Renia, oj współczuję tej ilości prasowania. Ja jak na razie mam zaległości w postaci jednego wsadu, ale i tak nie całego, bo nie prasuję bielizny;-)
 
hej,
w końcu jestem....
przeczytałam, niewiele pamiętam,
Kicrym - kurcze, oby gorączka szybko mineła i zębiska wyszły!!
Surv - :szok::szok::-D:-D jakie cuda:szok: zakochałam się w myszce w sukience:szok::-D:-D
ja w pracy ok, narazie nikt się nie przygotował na mój powrót, więc nie mam kompa, haseł do systemu......nudziłam sie jak mops więc robiłam za koleżankę rejestr weksli. I pewnie tak do końca mca pobimbam sobie.
aha,Kicrym - ja pracuje w banku przy obsłudze klientów VIP.
Lenka coraz lepiej, bryka jak dawniej.
Babcia daje radę, ale już mam jej dosyć, do wszystkiego się wtrąca, dziś stwierdziła że Lenka płacze w nocy bo uszy ją bolą od kolczyków i mamy jej wyjąć, potem że to przez żłobek, po południu jak młoda obudziła się spocona to że jest chora, bo zdrowe dzieci się nie pocą - dodam że spała w małym pokoju, okno zamknięte, kołdra nakryta po uszy:crazy: to i ja bym się spociła...

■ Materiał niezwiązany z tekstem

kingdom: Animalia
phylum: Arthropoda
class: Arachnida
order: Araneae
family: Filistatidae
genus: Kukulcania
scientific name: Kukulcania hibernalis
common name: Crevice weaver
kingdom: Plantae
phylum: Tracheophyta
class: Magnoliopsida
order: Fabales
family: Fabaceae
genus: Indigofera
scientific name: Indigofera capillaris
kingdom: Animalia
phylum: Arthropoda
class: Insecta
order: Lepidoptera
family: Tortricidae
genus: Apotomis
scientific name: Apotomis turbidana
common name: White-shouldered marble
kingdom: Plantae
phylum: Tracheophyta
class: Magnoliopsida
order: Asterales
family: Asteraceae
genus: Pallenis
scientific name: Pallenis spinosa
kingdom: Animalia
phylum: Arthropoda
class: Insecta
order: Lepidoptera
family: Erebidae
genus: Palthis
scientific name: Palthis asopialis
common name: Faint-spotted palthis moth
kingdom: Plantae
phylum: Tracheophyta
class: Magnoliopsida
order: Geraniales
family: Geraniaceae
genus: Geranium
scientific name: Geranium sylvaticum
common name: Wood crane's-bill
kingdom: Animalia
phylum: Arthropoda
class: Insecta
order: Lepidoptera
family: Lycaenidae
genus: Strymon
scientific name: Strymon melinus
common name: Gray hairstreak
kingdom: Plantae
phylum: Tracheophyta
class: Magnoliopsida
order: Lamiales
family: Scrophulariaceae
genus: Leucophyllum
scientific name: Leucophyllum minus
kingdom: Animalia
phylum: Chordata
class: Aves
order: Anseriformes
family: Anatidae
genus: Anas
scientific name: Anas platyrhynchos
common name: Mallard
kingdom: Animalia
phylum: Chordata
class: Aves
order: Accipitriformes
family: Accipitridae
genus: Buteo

no i dlaczego ona płacze i marudzi, jej dzieci nie płakały wogóle:sorry::no:
dobra, zmykam, młoda już śpi, zaraz i ja pewnie pójdę spać.
 
hej hej
poczytałam ale nie mam siły już pisać
idę lulu...mam nadzieję:-):-):-)
dzisiaj cały dzień na rękach i zero spania...kurcze...ta dieta średnio działa....no ale kicrym jak zjem coś więcej to jest dopiero masakra...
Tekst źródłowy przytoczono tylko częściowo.